> _Given instruction_:
In the data between the line containing "pose: elev=247.0 azim=164.2" and the line containing "Dot at: (315, 211)", inclusive, rename "pose" to "view" and reproduce only those lines with everything else unchanged.

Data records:
########################################

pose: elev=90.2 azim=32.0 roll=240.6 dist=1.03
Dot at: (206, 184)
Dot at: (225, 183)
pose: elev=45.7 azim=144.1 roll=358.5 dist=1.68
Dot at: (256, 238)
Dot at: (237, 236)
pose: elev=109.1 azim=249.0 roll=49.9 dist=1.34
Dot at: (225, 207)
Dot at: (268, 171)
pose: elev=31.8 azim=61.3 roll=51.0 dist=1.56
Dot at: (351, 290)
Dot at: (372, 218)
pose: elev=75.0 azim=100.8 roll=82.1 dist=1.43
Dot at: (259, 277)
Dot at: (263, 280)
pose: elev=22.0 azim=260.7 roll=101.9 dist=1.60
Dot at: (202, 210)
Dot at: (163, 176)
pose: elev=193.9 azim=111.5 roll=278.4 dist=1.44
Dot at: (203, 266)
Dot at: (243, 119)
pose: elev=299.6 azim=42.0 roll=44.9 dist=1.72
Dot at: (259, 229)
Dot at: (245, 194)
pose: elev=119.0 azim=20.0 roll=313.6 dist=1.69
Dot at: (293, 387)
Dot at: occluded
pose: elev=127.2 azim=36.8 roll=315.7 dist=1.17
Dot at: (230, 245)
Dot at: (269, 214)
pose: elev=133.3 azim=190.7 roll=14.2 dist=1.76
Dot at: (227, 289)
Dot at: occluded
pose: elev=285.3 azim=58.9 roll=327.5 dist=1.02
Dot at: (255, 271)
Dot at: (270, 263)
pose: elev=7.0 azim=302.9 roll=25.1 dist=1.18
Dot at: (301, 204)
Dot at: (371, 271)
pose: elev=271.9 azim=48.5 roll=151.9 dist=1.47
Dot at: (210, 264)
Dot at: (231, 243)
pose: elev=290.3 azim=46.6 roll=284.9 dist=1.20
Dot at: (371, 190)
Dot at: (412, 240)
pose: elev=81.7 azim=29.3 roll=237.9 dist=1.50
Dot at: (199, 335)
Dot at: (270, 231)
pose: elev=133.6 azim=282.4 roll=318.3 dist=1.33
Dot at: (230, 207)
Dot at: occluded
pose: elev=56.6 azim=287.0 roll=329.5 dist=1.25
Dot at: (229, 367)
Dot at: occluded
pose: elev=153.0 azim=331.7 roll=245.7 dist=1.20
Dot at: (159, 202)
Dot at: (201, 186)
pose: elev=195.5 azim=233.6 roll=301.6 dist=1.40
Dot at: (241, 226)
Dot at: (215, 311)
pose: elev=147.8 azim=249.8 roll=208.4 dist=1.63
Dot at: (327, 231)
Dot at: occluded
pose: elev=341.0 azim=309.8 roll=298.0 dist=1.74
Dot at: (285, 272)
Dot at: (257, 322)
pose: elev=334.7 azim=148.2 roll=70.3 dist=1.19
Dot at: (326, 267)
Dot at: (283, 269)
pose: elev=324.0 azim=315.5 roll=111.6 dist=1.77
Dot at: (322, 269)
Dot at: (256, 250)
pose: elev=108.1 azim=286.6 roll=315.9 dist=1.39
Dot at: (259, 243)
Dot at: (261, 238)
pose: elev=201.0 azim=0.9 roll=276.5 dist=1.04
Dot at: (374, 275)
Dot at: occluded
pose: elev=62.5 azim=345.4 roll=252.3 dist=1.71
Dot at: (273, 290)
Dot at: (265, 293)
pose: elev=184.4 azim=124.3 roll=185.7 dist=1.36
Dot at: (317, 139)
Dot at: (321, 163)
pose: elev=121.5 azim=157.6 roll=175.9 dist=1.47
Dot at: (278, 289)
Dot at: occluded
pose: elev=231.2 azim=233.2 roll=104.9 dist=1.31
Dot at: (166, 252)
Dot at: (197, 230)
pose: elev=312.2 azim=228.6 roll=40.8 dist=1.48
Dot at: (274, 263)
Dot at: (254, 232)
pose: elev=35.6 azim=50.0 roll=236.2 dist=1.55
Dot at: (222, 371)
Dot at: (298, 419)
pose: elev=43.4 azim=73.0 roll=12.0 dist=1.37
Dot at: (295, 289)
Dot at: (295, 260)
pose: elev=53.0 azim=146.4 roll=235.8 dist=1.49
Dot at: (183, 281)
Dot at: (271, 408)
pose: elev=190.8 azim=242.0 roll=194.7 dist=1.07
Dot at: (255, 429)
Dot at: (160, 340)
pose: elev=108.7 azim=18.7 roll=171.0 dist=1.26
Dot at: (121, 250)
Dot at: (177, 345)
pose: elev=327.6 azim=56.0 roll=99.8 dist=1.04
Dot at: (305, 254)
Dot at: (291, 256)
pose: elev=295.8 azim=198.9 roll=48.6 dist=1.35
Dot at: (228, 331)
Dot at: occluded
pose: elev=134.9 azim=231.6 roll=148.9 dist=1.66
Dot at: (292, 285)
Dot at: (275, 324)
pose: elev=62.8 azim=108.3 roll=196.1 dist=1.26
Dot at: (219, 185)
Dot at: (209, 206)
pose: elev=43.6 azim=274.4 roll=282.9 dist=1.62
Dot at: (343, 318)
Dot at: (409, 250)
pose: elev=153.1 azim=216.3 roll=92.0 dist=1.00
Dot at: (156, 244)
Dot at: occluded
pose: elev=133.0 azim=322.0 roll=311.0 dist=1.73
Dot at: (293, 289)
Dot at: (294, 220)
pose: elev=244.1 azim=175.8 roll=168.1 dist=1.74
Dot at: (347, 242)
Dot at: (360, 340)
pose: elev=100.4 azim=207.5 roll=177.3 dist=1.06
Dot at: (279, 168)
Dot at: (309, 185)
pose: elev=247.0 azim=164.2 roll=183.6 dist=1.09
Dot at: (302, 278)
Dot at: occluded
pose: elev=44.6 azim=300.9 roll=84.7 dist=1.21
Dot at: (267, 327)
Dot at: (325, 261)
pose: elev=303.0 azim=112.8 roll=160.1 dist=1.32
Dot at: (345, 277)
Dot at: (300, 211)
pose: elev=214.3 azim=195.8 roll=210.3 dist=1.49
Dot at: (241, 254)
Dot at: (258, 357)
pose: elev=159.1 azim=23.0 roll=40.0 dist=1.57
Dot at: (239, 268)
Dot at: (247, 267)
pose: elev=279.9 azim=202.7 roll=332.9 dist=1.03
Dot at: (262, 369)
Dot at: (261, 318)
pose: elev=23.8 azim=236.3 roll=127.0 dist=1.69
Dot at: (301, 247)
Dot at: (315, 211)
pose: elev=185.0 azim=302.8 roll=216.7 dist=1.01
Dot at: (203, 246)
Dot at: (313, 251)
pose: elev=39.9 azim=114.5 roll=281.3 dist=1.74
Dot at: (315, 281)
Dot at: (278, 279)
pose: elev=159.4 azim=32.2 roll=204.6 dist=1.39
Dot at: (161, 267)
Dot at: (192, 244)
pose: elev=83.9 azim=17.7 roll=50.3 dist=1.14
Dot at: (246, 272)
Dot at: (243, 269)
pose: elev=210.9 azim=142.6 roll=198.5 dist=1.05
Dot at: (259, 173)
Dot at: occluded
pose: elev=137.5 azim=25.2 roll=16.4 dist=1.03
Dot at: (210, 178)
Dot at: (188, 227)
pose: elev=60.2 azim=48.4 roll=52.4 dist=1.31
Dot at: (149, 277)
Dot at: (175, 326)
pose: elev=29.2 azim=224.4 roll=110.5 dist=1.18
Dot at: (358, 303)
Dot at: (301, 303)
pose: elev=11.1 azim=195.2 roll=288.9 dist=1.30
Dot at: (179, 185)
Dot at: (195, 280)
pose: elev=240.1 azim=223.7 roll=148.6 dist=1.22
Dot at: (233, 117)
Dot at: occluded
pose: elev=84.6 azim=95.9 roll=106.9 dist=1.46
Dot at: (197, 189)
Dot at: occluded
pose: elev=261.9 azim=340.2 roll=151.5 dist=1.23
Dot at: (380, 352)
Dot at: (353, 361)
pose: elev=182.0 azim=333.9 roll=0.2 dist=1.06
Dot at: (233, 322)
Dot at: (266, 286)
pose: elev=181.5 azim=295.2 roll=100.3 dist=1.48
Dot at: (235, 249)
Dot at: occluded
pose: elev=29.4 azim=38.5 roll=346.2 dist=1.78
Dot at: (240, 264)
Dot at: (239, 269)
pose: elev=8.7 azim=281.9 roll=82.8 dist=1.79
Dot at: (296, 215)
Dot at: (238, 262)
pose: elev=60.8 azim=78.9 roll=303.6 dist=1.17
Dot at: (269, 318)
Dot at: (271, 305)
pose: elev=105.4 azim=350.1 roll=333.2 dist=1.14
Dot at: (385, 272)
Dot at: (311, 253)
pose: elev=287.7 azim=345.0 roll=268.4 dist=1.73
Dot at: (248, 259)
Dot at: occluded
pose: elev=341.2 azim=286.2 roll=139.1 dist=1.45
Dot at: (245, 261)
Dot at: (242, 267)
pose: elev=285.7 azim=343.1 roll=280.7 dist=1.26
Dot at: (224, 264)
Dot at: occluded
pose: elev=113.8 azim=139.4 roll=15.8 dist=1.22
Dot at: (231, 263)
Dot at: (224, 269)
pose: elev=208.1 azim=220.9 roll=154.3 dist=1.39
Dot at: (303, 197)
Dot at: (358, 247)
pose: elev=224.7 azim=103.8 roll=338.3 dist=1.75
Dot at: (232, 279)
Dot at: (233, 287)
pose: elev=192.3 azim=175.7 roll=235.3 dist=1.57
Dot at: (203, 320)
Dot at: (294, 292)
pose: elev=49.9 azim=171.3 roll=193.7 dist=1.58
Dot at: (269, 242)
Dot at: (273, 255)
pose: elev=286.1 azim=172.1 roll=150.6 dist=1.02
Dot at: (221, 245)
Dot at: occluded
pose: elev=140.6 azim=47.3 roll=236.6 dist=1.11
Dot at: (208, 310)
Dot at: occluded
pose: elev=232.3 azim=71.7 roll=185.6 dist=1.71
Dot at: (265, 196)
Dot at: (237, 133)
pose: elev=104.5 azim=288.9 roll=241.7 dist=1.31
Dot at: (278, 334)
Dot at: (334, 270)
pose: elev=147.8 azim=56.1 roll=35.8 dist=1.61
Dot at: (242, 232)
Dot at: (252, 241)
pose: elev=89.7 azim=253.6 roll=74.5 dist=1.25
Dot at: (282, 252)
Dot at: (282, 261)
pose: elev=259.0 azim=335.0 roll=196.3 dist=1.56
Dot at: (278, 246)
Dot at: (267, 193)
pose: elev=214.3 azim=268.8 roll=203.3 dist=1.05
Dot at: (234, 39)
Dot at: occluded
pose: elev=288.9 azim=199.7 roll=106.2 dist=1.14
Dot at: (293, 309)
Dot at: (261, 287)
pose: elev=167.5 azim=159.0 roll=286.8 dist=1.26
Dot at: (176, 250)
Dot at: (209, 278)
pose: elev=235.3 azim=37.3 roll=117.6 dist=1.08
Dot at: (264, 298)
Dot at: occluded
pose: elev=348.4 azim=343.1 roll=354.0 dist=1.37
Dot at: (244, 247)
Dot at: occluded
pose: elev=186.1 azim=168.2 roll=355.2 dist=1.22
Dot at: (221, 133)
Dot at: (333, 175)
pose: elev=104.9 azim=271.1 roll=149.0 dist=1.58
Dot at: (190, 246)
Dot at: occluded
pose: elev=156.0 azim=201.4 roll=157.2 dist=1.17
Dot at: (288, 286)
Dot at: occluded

########################################

> _Problem solution_:
view: elev=247.0 azim=164.2 roll=183.6 dist=1.09
Dot at: (302, 278)
Dot at: occluded
view: elev=44.6 azim=300.9 roll=84.7 dist=1.21
Dot at: (267, 327)
Dot at: (325, 261)
view: elev=303.0 azim=112.8 roll=160.1 dist=1.32
Dot at: (345, 277)
Dot at: (300, 211)
view: elev=214.3 azim=195.8 roll=210.3 dist=1.49
Dot at: (241, 254)
Dot at: (258, 357)
view: elev=159.1 azim=23.0 roll=40.0 dist=1.57
Dot at: (239, 268)
Dot at: (247, 267)
view: elev=279.9 azim=202.7 roll=332.9 dist=1.03
Dot at: (262, 369)
Dot at: (261, 318)
view: elev=23.8 azim=236.3 roll=127.0 dist=1.69
Dot at: (301, 247)
Dot at: (315, 211)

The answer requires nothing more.